Task details — From the first line of the entries below through the line holding "Fuse replacement", write out every line exactly, please, and leave out the pictures.

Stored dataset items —
Content starts

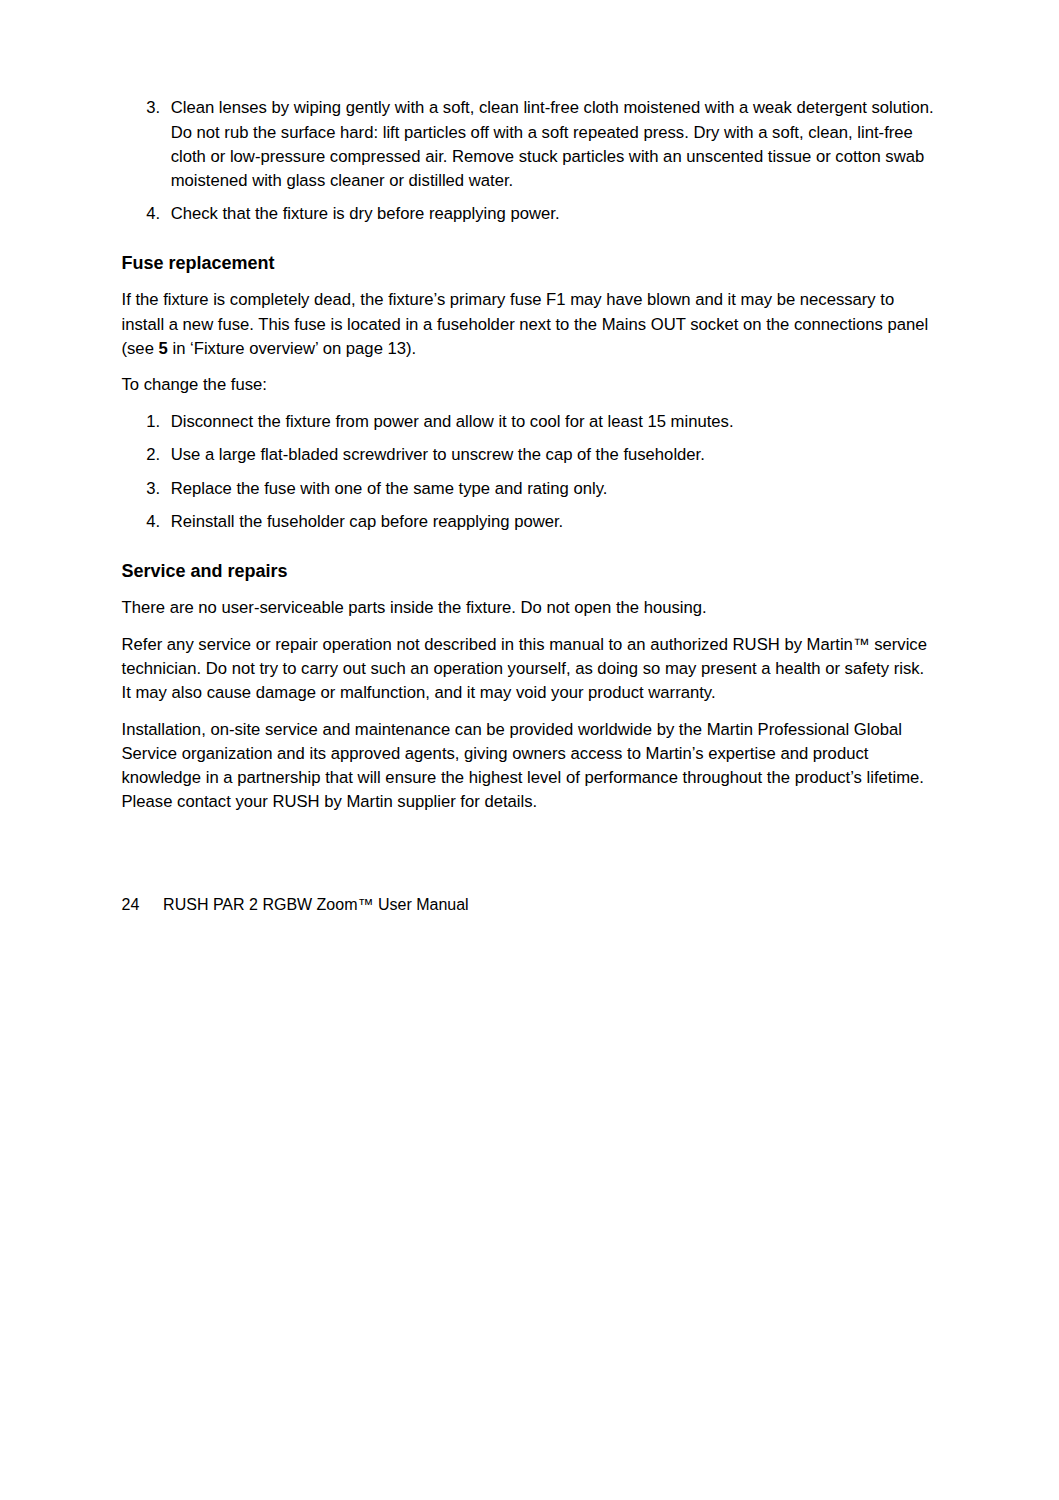Clean lenses by wiping gently with a soft, clean lint-free cloth moistened with a weak detergent solution. Do not rub the surface hard: lift particles off with a soft repeated press. Dry with a soft, clean, lint-free cloth or low-pressure compressed air. Remove stuck particles with an unscented tissue or cotton swab moistened with glass cleaner or distilled water.
Check that the fixture is dry before reapplying power.
Fuse replacement
If the fixture is completely dead, the fixture’s primary fuse F1 may have blown and it may be necessary to install a new fuse. This fuse is located in a fuseholder next to the Mains OUT socket on the connections panel (see 5 in ‘Fixture overview’ on page 13).
To change the fuse:
Disconnect the fixture from power and allow it to cool for at least 15 minutes.
Use a large flat-bladed screwdriver to unscrew the cap of the fuseholder.
Replace the fuse with one of the same type and rating only.
Reinstall the fuseholder cap before reapplying power.
Service and repairs
There are no user-serviceable parts inside the fixture. Do not open the housing.
Refer any service or repair operation not described in this manual to an authorized RUSH by Martin™ service technician. Do not try to carry out such an operation yourself, as doing so may present a health or safety risk. It may also cause damage or malfunction, and it may void your product warranty.
Installation, on-site service and maintenance can be provided worldwide by the Martin Professional Global Service organization and its approved agents, giving owners access to Martin’s expertise and product knowledge in a partnership that will ensure the highest level of performance throughout the product’s lifetime. Please contact your RUSH by Martin supplier for details.
24 RUSH PAR 2 RGBW Zoom™ User Manual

Content ends

Completed task —
Clean lenses by wiping gently with a soft, clean lint-free cloth moistened with a weak detergent solution. Do not rub the surface hard: lift particles off with a soft repeated press. Dry with a soft, clean, lint-free cloth or low-pressure compressed air. Remove stuck particles with an unscented tissue or cotton swab moistened with glass cleaner or distilled water.
Check that the fixture is dry before reapplying power.
Fuse replacement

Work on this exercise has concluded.